_TEXT EXTRACT_:
Growing up is weird, huh. It’s so strange that it’s E3 and I didn’t even notice until social media news articles started popping up.

Ten years ago I was going out of my way to be there the moment E3 started, an entire week spent obsessing over all the new game releases, all those future possibilities for fun staring you in the face.

But now I don’t even care. I guess I’ll watch the Nintendo one since I do have a Nintendo Switch and there’ll probably be a game or two that’s announced that I’ll get excited for. But seeing it live and avoiding spoilers and everything just isn’t a priority anymore.

It struck me as odd once when I read a blog post by a prominent webcomic author who talked about having undergone a pop culture freeze, around age 25 just not consuming that much media anymore and being perpetually stuck in the year 2005. But now, besides movies, I’m wondering if that’s going to hold true for me too.

Being an adult means you finally have the money and, before you have kids I guess, time to explore media on your own. But it feels more like, for video games at the very least, I’ve completely dropped off. In all of 2017 and 2018 I probably spent 100 hours playing games, besides Super Smash Bros. which is more a distraction during conversations with friends than anything. And the games I do play are usually older games I’ve already come to love–e.g. the Paper Marios and Banjo Kazooies and Civ Vs of the world–or games I missed on the first go-around–like Stardew Valley, which I picked up and played through last year, or that Capcom Beat’em Up Collection that came out recently.

Video games are fun! I love playing them when I can, even though that’s become a little sparse. But even when I stopped playing many games (around when I started college), I still watched E3, and I still got excited for the new advances in technology, the innovative new games. I was extremely excited for Watch Dogs and The Division except that both got delayed enough that I lost interest and ended up playing neither. Games like Destiny and Anthem were cool to see even if I was never going to play them. But over time, I guess what happened was… it stopped mattering, and I had more important things to do than to watch press conferences for games I was unlikely to ever play.

_DATA SUPPLIED_:
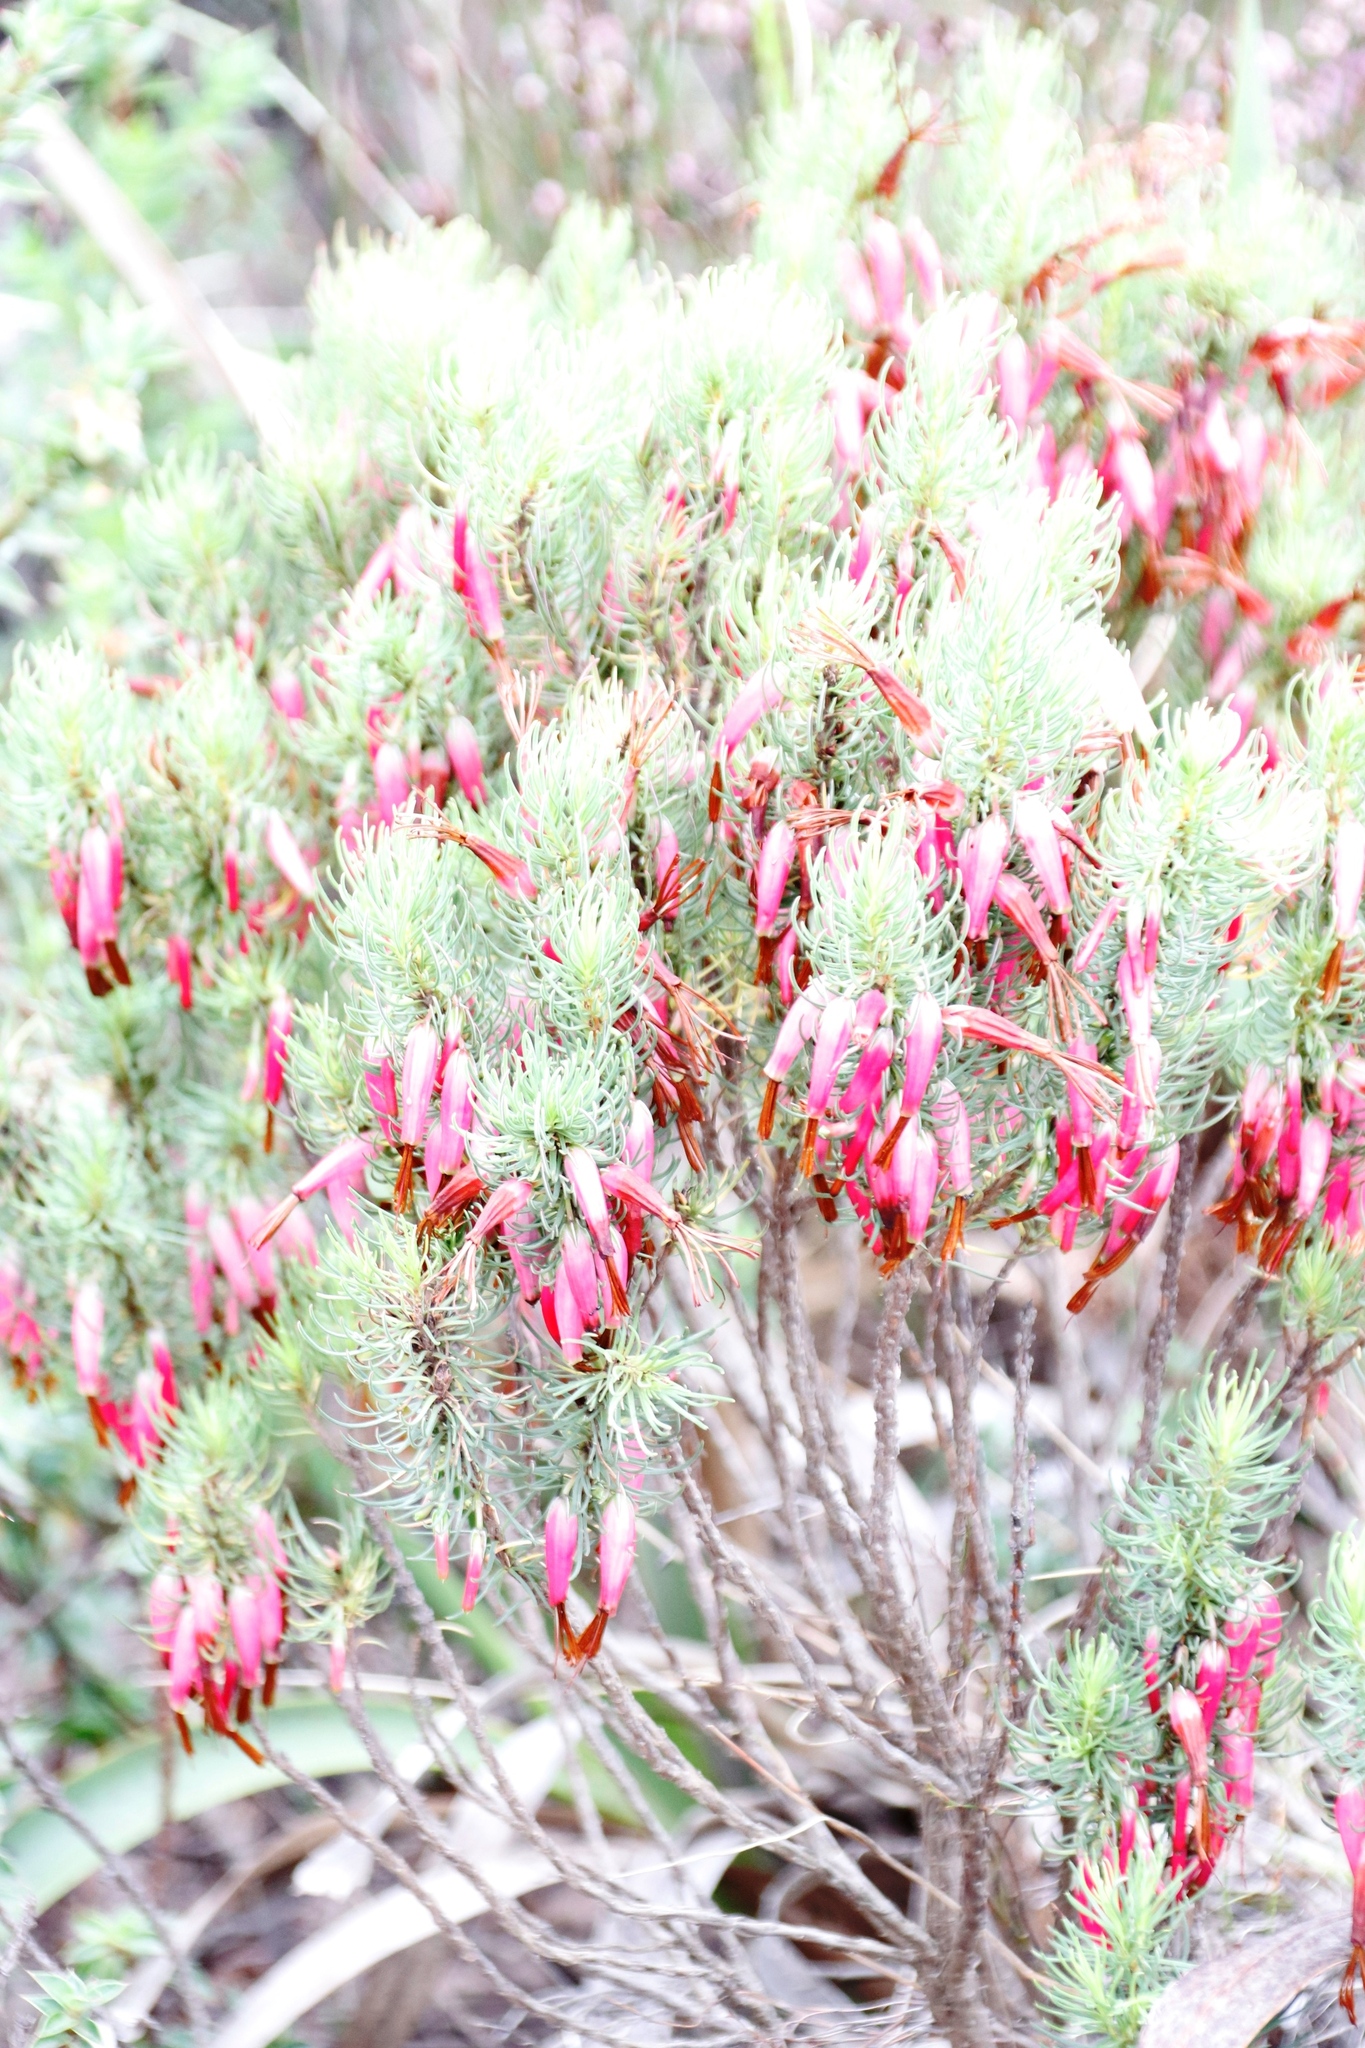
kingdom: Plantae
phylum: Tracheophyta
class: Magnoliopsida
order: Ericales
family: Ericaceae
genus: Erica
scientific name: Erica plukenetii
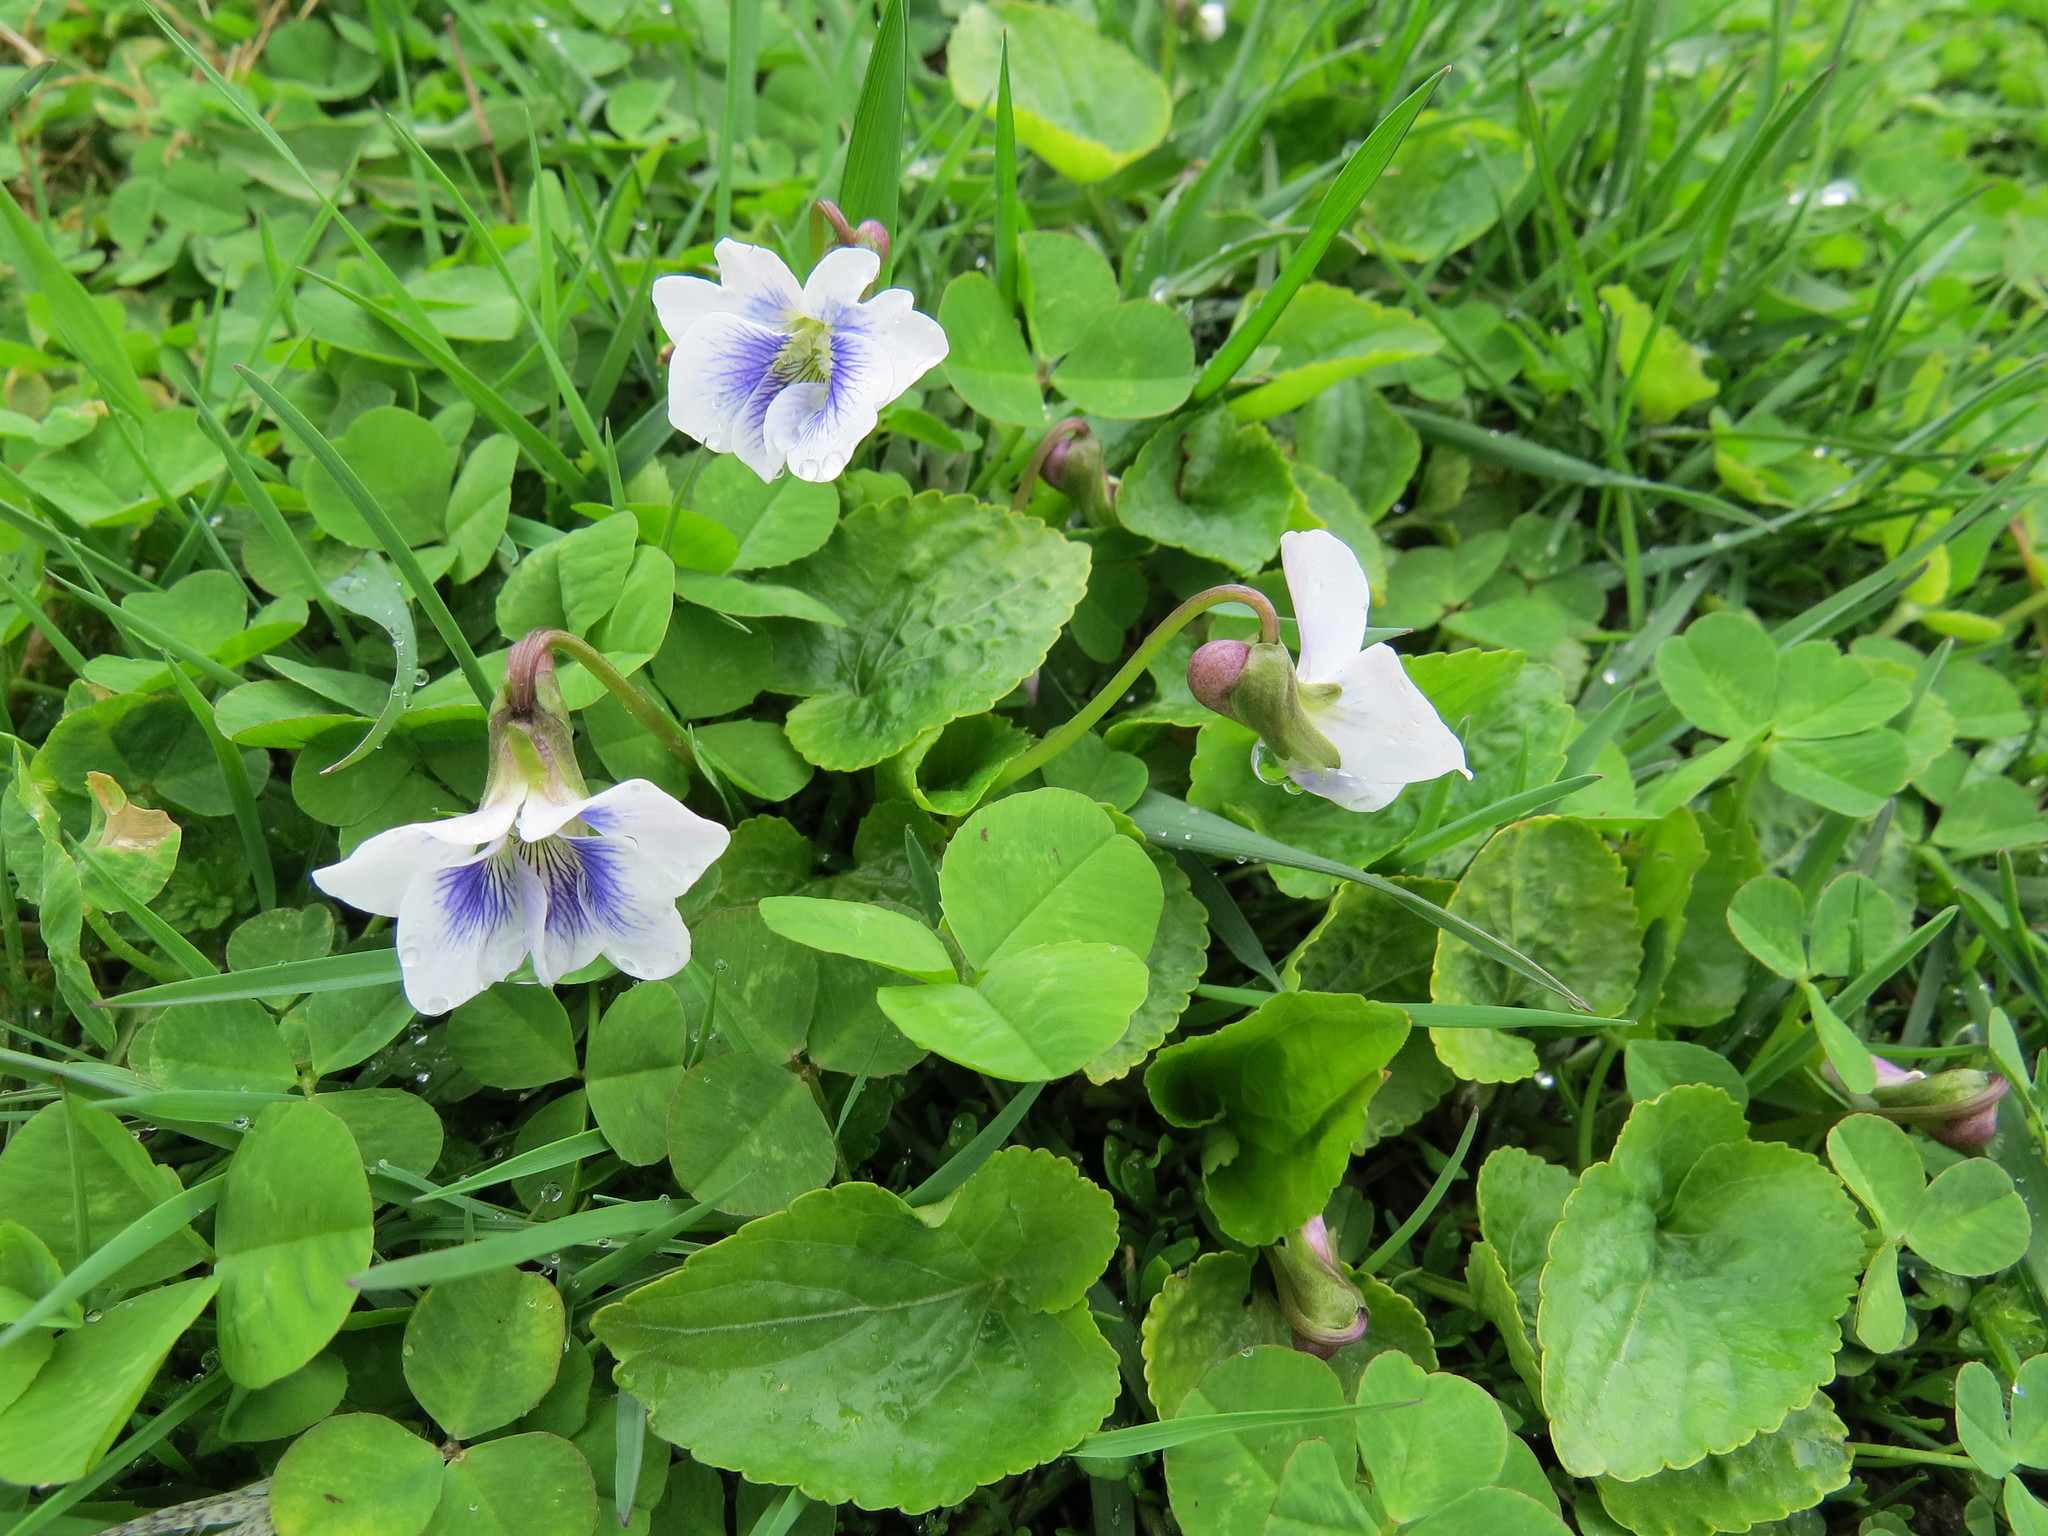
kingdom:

_THE TASKS_:
a) According to the E3 post, why did the writer end up playing neither Watch Dogs nor The Division? Answer in one to three sentences.
b) Answer these questions from the E3 post:
(i) How many years ago was the writer going out of the way to be there the moment E3 started?
(ii) Around what age did the webcomic author describe undergoing a pop culture freeze?
(iii) Roughly how many hours of games did the writer play in 2017 and 2018, not counting Super Smash Bros.?
c) Print everything in the E3 post from "Ten years ago" down to "in the face.".

_RESPONSE LIST_:
a) Both games were delayed long enough that the writer lost interest in them. The writer had been extremely excited for both before the delays.

b)
(i) Ten years ago.
(ii) Around age 25.
(iii) Probably 100 hours.

c)
Ten years ago I was going out of my way to be there the moment E3 started, an entire week spent obsessing over all the new game releases, all those future possibilities for fun staring you in the face.